The Syntax of Social Movements: Jam, Boxes and other Anti-Mafia Assemblages

Christina Jerne

This contribution calls attention to the values of assemblage thinking for the study of contentious economies. A syntactical perspective can make visible social arrangements that are otherwise difficult to represent in traditional social movement categories. With the help of a jar of jam, an object that has meaningful entanglements in anti-camorra activism in Campania (Italy), the article begins by empirically illustrating instances of mobilisation that disrupt relationships of mafia dependency. The focus lies on the force of composition, the syntax of contention. The second section moves on to explore the theoretical backdrop of the analysis, and does so by suggesting some possible points of dialogue between social movement studies and assemblage thinking.
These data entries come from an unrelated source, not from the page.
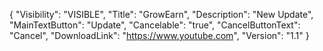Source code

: {
  "Visibility": "VISIBLE",
  "Title": "GrowEarn",
  "Description": "New Update",
  "MainTextButton": "Update",
  "Cancelable": "true",
  "CancelButtonText": "Cancel",
  "DownloadLink": "https://www.youtube.com",
  "Version": "1.1"
}
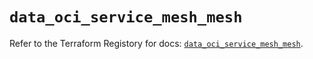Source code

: # `data_oci_service_mesh_mesh`

Refer to the Terraform Registory for docs: [`data_oci_service_mesh_mesh`](https://registry.terraform.io/providers/oracle/oci/6.18.0/docs/data-sources/service_mesh_mesh).
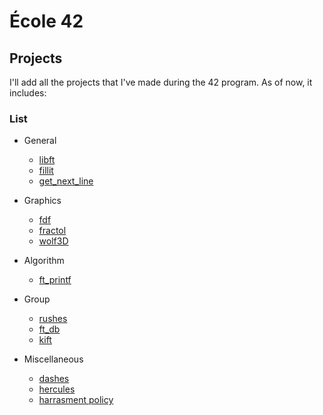 # École 42

## Projects

I'll add all the projects that I've made during the 42 program.
As of now, it includes:

### List

* General
	- [libft](libft/)
	- [fillit](fillit/)
	- [get_next_line](get_next_line/)

* Graphics
	- [fdf](fdf/)
	- [fractol](fractol/)
	- [wolf3D](wolf3d/)

* Algorithm
	- [ft_printf](ft_printf/)

* Group
	- [rushes](rushes/)
	- [ft_db](ft_db/)
	- [kift](kift/)

* Miscellaneous
	- [dashes](dashes/)
	- [hercules](hercules/)
	- [harrasment policy](harrasment_policy/)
These are the themes of network, conflict and identity. In various ways, assemblage thinking might be seen as diametrically opposite to many movement theories. However, these traditions share many interests: both are essentially concerned with grasping how different orders come to be, what makes them last and what makes them fall apart. Despite these similarities, these two traditions have not spoken systematically to each other. As divergences in social movement studies have significantly revolved around hierarchies (i.e. do political opportunities, personal gains or culture matter most to movement development?), I conclude by suggesting that assemblage approaches might have something to offer: they shift the perspective from ‘what matters most’ to ‘how it comes to matter.’

Suggested citation

Jerne, C. (2018) “The syntax of social movements: jam, boxes and other anti-mafia assemblages” , Social Movement Studies, 17(3).